What is required
Once you reach the line containing "[545,117,602,130] (58-79) ->" in the data below, restate each line word for word up to and including the one containing "[1648,606,1727,621] 100 000".
[[ Recorded information, beginning ]]
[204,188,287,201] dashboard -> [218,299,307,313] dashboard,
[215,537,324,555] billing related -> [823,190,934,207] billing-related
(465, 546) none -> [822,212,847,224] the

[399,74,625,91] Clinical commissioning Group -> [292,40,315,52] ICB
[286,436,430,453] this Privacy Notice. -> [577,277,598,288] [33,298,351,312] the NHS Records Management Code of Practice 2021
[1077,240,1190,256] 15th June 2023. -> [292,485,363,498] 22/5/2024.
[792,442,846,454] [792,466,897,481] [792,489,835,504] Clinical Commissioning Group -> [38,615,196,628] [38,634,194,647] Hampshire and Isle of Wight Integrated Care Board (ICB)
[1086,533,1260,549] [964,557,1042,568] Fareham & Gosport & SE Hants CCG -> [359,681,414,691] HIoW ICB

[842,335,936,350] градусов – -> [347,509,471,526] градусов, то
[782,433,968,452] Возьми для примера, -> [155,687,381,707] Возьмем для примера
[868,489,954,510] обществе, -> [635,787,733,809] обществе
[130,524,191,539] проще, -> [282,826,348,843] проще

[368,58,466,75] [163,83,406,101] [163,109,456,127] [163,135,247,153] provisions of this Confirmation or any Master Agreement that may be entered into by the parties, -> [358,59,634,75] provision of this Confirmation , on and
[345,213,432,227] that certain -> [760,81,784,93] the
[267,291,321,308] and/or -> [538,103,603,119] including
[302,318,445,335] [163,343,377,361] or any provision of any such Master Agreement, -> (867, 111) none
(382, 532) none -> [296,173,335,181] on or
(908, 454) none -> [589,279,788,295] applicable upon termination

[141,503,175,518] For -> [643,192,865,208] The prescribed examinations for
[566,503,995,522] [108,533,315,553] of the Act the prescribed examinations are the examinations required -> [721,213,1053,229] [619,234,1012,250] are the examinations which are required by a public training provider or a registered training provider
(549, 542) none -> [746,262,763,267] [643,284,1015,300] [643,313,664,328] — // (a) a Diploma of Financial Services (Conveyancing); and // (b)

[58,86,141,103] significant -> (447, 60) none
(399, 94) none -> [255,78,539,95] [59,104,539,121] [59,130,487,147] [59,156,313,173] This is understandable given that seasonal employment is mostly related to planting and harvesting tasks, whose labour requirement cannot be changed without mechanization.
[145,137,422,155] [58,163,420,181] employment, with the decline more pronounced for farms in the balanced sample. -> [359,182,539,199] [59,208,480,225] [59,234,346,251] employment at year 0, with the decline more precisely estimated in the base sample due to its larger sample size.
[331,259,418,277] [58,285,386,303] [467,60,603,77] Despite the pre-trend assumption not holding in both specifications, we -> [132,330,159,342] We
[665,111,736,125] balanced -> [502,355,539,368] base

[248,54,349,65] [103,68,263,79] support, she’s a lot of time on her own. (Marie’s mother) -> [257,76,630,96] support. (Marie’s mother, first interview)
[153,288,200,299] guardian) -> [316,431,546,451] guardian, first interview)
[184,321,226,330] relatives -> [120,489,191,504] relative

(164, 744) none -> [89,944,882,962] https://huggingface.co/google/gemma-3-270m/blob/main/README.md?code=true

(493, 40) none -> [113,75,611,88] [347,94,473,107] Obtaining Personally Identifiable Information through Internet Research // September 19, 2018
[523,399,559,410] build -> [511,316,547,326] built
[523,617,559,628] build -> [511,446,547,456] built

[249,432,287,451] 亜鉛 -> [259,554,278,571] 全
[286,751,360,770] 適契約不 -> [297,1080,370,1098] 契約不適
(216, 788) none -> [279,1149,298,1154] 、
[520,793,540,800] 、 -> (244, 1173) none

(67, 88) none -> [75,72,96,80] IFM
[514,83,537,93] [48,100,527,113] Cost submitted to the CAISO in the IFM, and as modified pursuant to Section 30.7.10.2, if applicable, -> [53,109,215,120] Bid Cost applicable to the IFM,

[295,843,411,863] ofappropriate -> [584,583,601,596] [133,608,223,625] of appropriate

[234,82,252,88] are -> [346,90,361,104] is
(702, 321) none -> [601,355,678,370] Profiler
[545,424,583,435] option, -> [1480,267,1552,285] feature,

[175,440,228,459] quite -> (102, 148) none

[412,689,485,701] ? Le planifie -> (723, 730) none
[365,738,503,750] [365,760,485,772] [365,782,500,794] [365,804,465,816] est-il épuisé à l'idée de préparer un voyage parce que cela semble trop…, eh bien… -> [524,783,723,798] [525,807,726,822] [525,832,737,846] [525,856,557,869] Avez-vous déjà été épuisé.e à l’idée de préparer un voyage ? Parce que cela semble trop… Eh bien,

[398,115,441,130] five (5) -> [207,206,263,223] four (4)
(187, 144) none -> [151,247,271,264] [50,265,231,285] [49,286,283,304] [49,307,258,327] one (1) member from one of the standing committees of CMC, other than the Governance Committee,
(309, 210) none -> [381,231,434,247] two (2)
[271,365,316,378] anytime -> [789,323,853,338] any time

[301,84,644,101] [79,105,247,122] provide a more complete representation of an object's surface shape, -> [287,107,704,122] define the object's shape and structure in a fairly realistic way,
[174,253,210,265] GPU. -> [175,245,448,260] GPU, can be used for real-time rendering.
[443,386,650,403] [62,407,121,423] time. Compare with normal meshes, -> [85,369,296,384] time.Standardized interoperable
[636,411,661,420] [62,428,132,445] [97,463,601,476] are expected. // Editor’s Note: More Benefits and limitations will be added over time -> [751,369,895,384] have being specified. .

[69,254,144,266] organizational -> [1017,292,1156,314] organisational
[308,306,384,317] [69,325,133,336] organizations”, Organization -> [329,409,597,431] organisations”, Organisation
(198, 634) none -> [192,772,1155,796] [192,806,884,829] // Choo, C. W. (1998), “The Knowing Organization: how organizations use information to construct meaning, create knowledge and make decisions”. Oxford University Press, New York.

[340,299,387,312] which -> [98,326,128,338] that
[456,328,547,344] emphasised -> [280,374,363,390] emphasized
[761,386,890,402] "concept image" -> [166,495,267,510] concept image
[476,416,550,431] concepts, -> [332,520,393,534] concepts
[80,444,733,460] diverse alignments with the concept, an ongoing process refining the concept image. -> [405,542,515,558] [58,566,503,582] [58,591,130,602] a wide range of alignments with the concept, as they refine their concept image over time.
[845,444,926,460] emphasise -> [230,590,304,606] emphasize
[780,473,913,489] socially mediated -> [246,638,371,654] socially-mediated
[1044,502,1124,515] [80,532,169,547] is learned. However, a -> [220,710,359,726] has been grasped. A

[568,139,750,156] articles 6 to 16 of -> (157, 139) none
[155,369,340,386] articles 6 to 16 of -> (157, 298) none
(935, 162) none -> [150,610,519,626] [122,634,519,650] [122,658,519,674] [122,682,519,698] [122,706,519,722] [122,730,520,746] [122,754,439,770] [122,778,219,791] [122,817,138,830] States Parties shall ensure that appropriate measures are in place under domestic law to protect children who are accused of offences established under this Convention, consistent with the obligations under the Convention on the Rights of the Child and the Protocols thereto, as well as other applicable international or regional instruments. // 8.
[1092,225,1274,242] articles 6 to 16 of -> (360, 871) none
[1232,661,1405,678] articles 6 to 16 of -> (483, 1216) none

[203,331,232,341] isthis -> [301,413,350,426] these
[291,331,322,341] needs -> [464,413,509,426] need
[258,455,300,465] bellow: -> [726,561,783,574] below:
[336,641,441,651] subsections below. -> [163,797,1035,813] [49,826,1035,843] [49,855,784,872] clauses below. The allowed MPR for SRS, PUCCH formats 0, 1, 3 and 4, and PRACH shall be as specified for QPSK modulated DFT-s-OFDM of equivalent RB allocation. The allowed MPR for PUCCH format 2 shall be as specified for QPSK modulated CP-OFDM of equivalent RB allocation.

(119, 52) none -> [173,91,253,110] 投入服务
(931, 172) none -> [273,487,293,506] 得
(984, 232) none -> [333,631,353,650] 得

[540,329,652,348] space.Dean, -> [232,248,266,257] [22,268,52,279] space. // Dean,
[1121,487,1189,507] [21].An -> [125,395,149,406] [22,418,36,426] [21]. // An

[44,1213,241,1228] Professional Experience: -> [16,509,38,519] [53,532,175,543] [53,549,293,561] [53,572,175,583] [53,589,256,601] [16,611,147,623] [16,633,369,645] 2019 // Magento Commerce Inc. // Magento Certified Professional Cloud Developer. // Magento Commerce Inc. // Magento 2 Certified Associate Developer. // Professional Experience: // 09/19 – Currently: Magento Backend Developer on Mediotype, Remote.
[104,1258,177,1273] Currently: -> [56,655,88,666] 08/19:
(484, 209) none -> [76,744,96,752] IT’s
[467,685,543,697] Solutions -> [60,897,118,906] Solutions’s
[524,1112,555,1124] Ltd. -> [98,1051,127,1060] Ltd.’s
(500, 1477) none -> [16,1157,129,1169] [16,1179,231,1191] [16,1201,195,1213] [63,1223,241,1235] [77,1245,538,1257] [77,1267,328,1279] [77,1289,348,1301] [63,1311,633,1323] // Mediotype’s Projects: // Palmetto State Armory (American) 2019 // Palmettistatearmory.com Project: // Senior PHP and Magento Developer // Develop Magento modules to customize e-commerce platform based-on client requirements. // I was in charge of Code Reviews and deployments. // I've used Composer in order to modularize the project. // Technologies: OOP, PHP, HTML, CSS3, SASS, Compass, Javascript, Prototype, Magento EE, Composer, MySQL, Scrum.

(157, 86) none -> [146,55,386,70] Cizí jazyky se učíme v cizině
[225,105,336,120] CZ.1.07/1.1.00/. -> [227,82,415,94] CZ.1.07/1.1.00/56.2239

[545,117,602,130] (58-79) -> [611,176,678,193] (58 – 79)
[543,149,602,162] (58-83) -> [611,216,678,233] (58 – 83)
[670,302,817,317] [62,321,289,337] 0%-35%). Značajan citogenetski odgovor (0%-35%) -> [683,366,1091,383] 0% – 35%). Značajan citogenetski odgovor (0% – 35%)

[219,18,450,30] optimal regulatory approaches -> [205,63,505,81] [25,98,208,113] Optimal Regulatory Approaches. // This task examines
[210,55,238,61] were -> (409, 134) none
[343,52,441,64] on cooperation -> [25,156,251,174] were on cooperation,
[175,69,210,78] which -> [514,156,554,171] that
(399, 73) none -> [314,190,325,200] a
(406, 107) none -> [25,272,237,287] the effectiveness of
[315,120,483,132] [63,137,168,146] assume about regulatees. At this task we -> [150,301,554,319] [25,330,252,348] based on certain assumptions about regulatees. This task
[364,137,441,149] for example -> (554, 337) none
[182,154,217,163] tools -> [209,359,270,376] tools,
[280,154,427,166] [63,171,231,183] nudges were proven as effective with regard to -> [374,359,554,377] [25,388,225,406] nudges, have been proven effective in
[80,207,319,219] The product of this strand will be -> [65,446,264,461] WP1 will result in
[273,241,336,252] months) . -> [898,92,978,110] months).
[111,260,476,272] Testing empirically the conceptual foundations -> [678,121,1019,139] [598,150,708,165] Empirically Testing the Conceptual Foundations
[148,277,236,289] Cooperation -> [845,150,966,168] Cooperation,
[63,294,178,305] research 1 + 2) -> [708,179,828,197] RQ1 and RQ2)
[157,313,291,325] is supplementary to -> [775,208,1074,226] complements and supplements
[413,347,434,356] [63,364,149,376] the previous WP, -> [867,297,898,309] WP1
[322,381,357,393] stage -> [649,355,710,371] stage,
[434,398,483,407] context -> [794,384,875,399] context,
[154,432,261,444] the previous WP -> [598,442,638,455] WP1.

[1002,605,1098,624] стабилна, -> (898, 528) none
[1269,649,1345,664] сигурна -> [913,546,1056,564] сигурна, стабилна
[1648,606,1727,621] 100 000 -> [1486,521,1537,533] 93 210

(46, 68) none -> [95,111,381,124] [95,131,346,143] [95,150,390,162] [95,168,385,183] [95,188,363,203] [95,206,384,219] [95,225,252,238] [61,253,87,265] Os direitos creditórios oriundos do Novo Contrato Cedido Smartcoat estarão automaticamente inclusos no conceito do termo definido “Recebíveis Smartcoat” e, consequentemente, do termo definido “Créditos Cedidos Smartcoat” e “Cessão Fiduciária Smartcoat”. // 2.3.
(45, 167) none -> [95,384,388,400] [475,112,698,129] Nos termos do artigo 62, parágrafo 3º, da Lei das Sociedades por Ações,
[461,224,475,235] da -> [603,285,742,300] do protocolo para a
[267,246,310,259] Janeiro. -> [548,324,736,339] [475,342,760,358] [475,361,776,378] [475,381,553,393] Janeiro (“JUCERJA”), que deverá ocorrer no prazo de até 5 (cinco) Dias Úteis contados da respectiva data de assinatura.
[[ Recorded information, end ]]
Solution for this problem
[545,117,602,130] (58-79) -> [611,176,678,193] (58 – 79)
[543,149,602,162] (58-83) -> [611,216,678,233] (58 – 83)
[670,302,817,317] [62,321,289,337] 0%-35%). Značajan citogenetski odgovor (0%-35%) -> [683,366,1091,383] 0% – 35%). Značajan citogenetski odgovor (0% – 35%)

[219,18,450,30] optimal regulatory approaches -> [205,63,505,81] [25,98,208,113] Optimal Regulatory Approaches. // This task examines
[210,55,238,61] were -> (409, 134) none
[343,52,441,64] on cooperation -> [25,156,251,174] were on cooperation,
[175,69,210,78] which -> [514,156,554,171] that
(399, 73) none -> [314,190,325,200] a
(406, 107) none -> [25,272,237,287] the effectiveness of
[315,120,483,132] [63,137,168,146] assume about regulatees. At this task we -> [150,301,554,319] [25,330,252,348] based on certain assumptions about regulatees. This task
[364,137,441,149] for example -> (554, 337) none
[182,154,217,163] tools -> [209,359,270,376] tools,
[280,154,427,166] [63,171,231,183] nudges were proven as effective with regard to -> [374,359,554,377] [25,388,225,406] nudges, have been proven effective in
[80,207,319,219] The product of this strand will be -> [65,446,264,461] WP1 will result in
[273,241,336,252] months) . -> [898,92,978,110] months).
[111,260,476,272] Testing empirically the conceptual foundations -> [678,121,1019,139] [598,150,708,165] Empirically Testing the Conceptual Foundations
[148,277,236,289] Cooperation -> [845,150,966,168] Cooperation,
[63,294,178,305] research 1 + 2) -> [708,179,828,197] RQ1 and RQ2)
[157,313,291,325] is supplementary to -> [775,208,1074,226] complements and supplements
[413,347,434,356] [63,364,149,376] the previous WP, -> [867,297,898,309] WP1
[322,381,357,393] stage -> [649,355,710,371] stage,
[434,398,483,407] context -> [794,384,875,399] context,
[154,432,261,444] the previous WP -> [598,442,638,455] WP1.

[1002,605,1098,624] стабилна, -> (898, 528) none
[1269,649,1345,664] сигурна -> [913,546,1056,564] сигурна, стабилна
[1648,606,1727,621] 100 000 -> [1486,521,1537,533] 93 210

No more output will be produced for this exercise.